- What you will do:
Every line that contains the word "nose" is to be copied from the listing.

- Material provided:
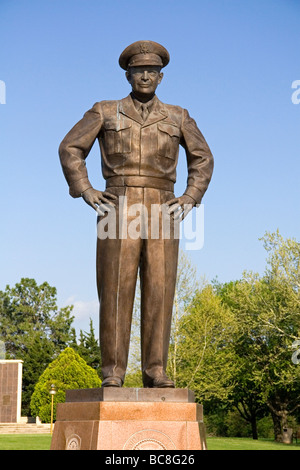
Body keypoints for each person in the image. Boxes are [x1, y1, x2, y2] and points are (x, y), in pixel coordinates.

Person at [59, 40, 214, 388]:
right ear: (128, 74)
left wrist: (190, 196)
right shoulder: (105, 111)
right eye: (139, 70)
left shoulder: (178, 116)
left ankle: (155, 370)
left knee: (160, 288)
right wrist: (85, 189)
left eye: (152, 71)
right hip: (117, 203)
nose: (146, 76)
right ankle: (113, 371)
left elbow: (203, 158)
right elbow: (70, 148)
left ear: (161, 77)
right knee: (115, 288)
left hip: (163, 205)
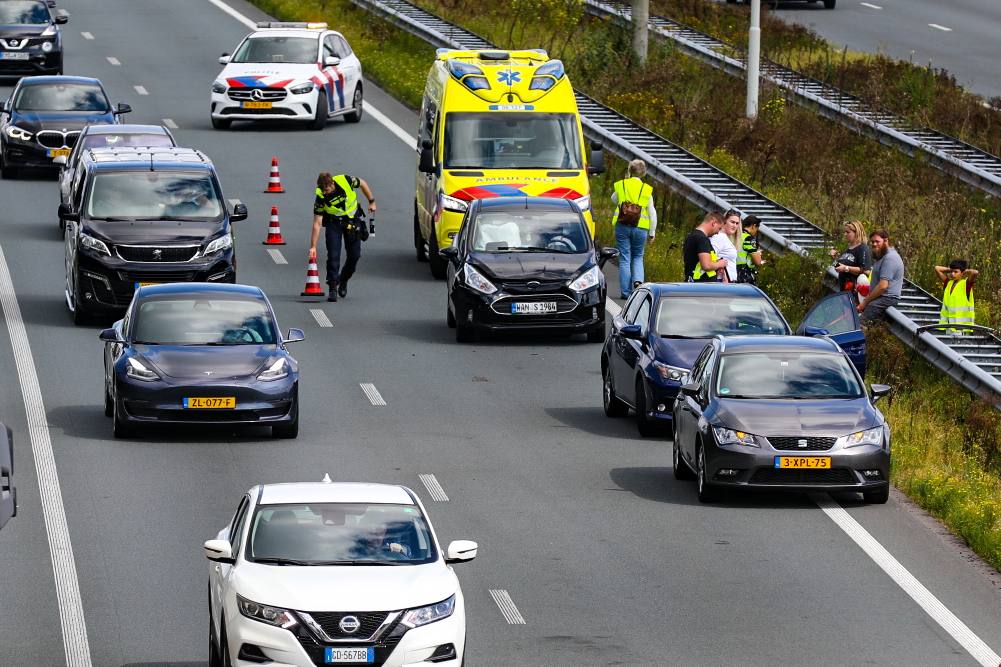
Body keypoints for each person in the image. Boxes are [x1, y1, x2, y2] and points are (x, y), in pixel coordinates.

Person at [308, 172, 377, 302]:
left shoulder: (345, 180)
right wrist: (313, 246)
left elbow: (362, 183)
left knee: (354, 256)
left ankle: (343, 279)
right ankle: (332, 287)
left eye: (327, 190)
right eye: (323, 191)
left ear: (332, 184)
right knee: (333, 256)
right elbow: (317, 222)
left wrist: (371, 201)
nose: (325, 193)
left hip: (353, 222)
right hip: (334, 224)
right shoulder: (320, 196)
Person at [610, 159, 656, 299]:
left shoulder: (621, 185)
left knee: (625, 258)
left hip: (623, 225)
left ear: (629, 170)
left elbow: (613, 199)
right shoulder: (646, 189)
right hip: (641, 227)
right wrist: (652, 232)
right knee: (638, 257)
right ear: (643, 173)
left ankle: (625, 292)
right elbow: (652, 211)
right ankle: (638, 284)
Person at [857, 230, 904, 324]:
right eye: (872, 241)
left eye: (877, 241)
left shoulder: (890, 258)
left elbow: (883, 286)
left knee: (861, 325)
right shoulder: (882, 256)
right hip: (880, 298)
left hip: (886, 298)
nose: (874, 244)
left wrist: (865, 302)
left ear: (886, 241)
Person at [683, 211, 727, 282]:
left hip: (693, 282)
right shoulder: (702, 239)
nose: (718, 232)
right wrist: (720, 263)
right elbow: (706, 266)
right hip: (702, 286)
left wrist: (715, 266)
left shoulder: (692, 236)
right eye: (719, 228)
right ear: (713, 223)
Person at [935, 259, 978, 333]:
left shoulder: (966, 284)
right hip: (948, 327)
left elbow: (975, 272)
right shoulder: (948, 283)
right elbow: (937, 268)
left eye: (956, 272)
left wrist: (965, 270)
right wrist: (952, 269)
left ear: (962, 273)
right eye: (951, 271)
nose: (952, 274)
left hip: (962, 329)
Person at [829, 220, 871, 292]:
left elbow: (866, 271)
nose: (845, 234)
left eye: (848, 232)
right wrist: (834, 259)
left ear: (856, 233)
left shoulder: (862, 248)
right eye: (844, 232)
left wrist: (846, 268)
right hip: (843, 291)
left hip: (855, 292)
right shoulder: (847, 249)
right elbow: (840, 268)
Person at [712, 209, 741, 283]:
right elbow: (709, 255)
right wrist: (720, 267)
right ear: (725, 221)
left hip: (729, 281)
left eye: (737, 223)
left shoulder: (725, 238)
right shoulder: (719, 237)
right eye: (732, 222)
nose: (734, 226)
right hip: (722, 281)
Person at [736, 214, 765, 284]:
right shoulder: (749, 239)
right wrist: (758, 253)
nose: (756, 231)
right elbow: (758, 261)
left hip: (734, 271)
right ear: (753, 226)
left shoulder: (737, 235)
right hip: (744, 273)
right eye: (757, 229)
* * *
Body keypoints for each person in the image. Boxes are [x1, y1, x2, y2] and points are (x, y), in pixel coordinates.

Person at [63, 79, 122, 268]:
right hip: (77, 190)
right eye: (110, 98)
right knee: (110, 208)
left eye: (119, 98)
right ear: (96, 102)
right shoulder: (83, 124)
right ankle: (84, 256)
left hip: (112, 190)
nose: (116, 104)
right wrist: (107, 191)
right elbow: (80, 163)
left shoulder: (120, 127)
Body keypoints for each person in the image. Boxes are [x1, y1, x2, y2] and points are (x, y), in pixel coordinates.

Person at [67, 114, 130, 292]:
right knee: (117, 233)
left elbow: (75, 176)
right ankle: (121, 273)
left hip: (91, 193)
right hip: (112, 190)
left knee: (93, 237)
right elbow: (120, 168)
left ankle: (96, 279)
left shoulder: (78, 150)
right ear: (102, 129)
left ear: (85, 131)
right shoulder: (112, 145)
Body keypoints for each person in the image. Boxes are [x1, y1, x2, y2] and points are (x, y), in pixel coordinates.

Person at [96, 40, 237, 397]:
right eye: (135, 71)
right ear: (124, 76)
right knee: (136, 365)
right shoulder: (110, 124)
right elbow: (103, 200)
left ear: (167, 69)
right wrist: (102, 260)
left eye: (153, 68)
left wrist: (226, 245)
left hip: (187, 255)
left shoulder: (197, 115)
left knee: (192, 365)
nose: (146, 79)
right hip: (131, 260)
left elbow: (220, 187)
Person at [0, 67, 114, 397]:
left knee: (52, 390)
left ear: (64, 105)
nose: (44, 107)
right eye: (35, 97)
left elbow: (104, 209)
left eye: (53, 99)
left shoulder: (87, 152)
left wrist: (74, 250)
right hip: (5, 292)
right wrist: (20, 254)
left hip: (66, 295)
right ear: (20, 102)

- Expected output:
nose: (146, 76)
nose: (325, 193)
nose: (874, 244)
nose: (718, 232)
nose: (952, 274)
nose: (845, 234)
nose: (734, 226)
nose: (756, 231)
nose: (116, 104)
nose: (146, 79)
nose: (44, 107)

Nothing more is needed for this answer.